Robert: I would say that what you are talking about is providing the campfire around which the new storytelling can proceed. We talk about stories as if they were just fiction, but the powerful stories are the ones that fit the facts as best we know them, and that’s where the scholars come in. But it needs the storytelling qualities, too. We need to move the storytelling into the multimedia, but it must be genuine, spontaneous, open and public.

Joseph: What we need now is a new medium of communication that enables self-actualized individuals to share their knowledge of hidden human reserves with as many people as possible. "Secrets" once held by only an enlightened few will gradually pass into the domain of world public experience.

Gigantic video screens used for bilateral communication between thousands of people could become a traditional element of the environment in every town and village, just like the public squares of the Greek city-states or the Forums of the Roman Empire.

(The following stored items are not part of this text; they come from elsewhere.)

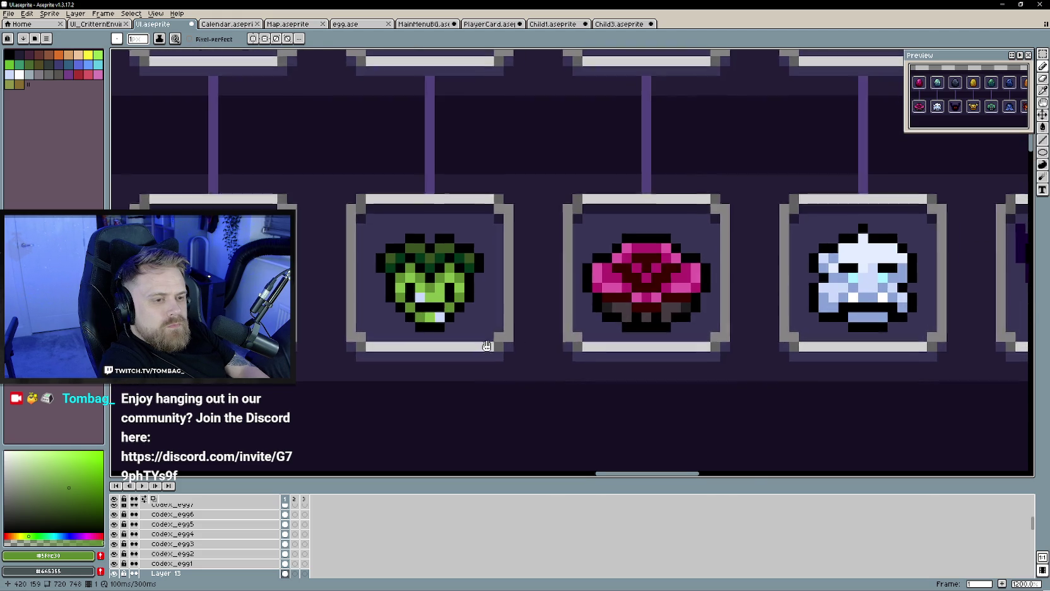
pyautogui.scroll(1, 488, 348)
pyautogui.click(594, 25)
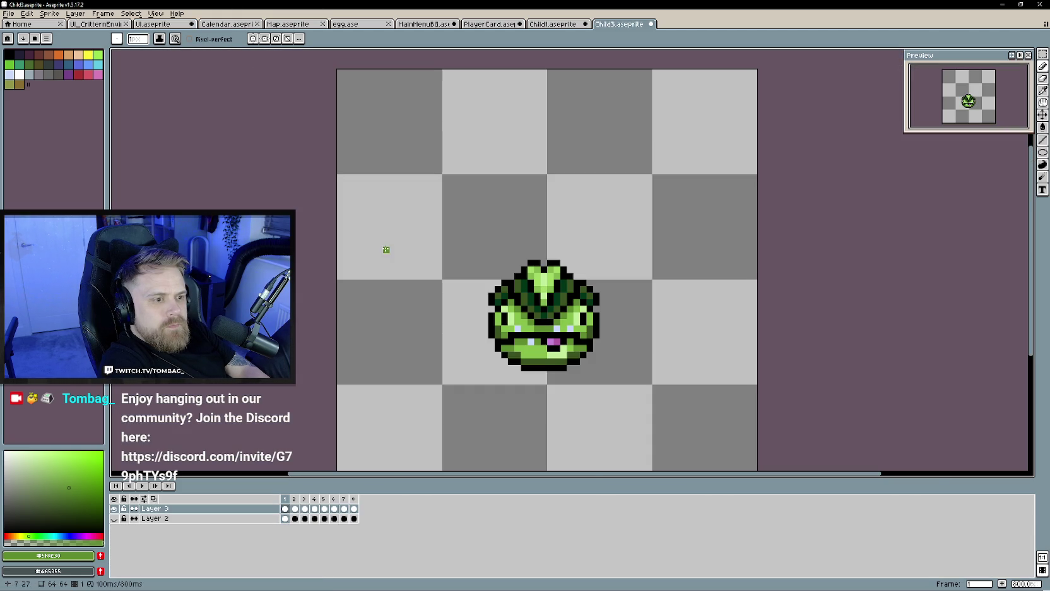
pyautogui.keyDown('alt'); pyautogui.click(553, 342); pyautogui.keyUp('alt')
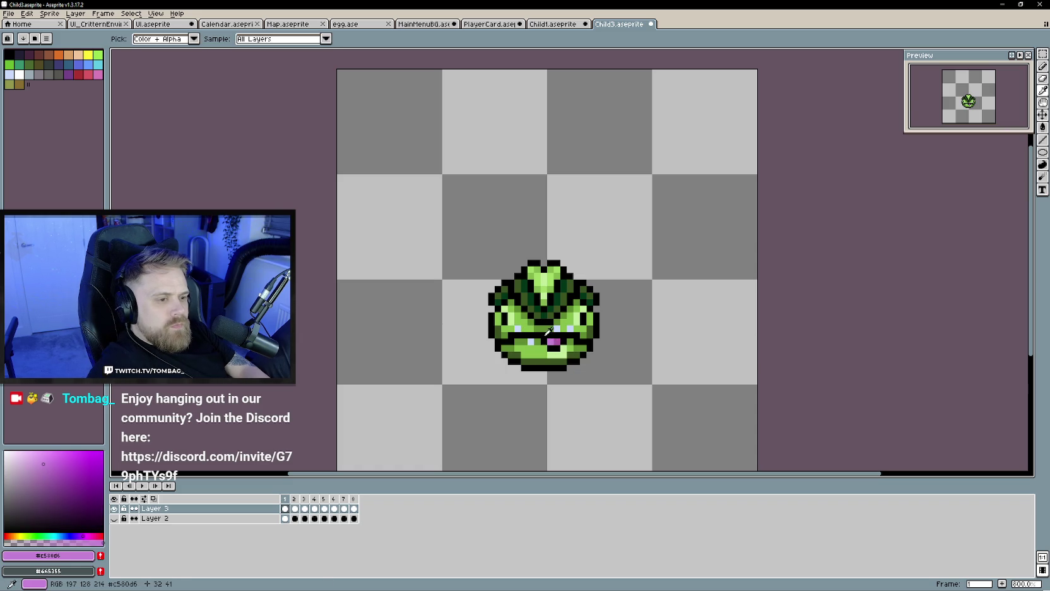
pyautogui.click(153, 24)
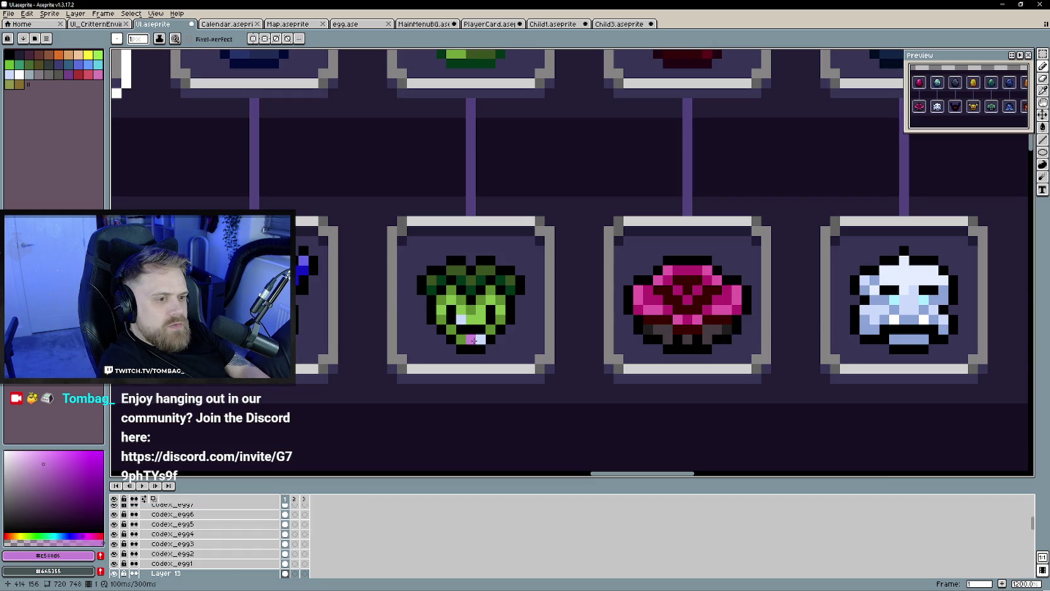
pyautogui.scroll(-5, 571, 399)
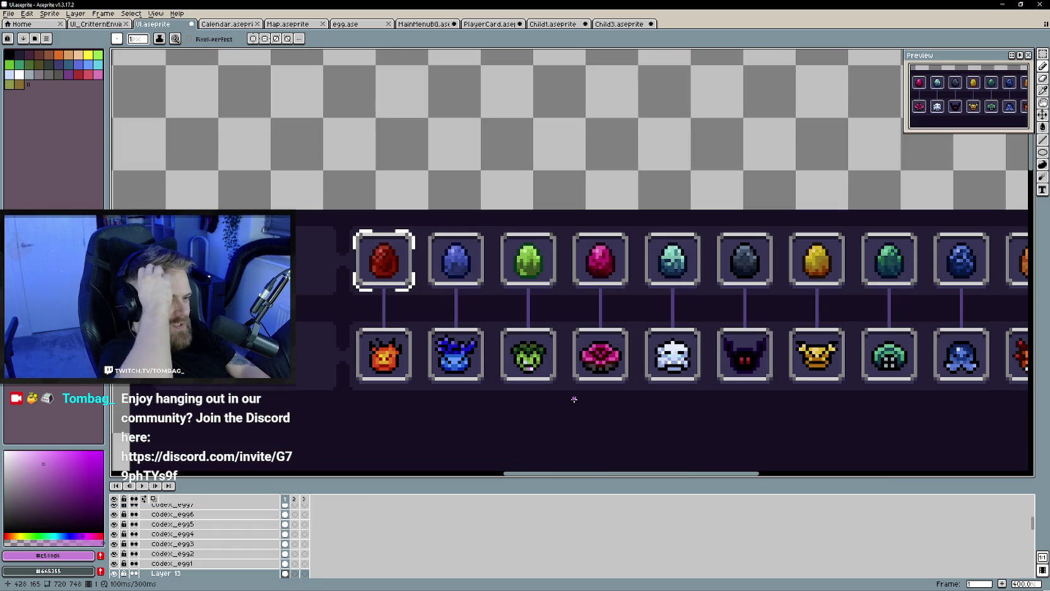
# Rename Layer 13 to codex_child3, duplicate it, and name the copy codex_child3_silhouette.
pyautogui.doubleClick(191, 574)
pyautogui.write('codex_child3')
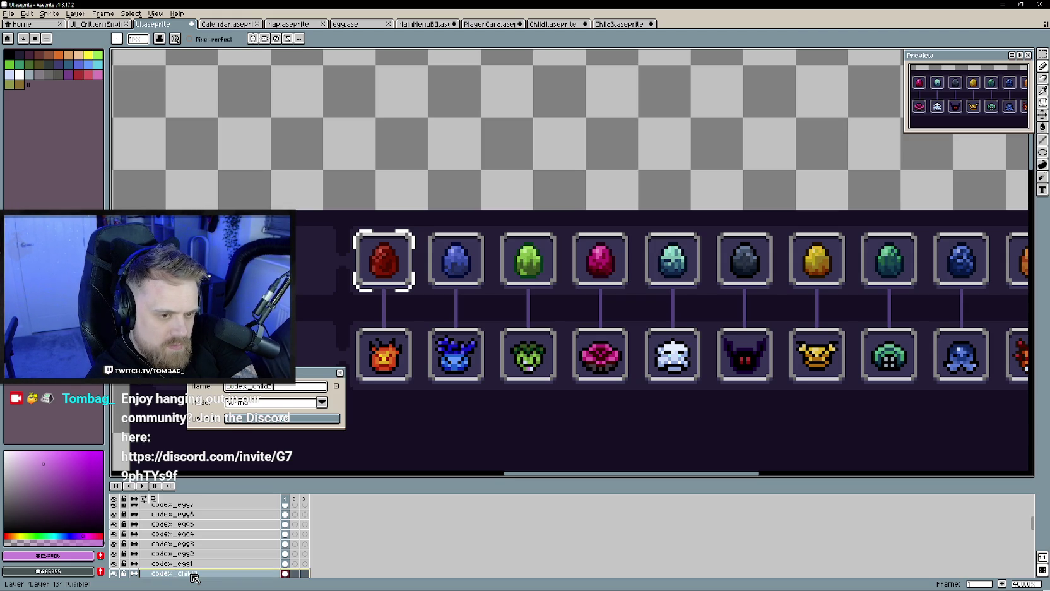
pyautogui.press('Return')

The new feeling of ”distant proximity” experienced by millions of people all over the world would create a new self-
awareness and inevitably lead to a radical transformation in the way we deal with global problems.

Imagine a small city connected to the network of spacebridge terminals. This would enable us to create a ”city-as-a-classroom” model for lifelong education. The entire population of the city could participate in multi-lateral communication with other cities around the world. Immediately the temptation would emerge for truly creative scientists and artists to join forces to help ordinary inhabitants to be transformed into citizens of the world. If a hundred Americans were to play the roles of Russians in order to master the Russian language in three weeks (or vice versa), it would also be a chance to evaluate a nation’s perceptions and misperceptions of itself and other nations. Or if several thousand people were involved in a living theatrical event staged by progressive directors, designers, and actors, it would not be merely routine entertainment, but the initiation of ordinary people into the zone of expanded awareness.

Hidden human reserves can be manifested in almost any sphere of human activity: accelerated methods of learning; bodily transformation through sports; meditative disciplines; spiritual healing; increased powers of intuition and extra-sensory perception; general phenomena of ”peak experience” as a means of cultivating universal thinking, and so on. But the potential of hidden human reserves has never been taken into account by strategic planners, global modelers, or ordinary voters. Something should be done to break the vicious circle of fear and mistrust so that we may finally reorient technology from weaponry to ”livingry” and thus transform the entire paradigm of modern culture.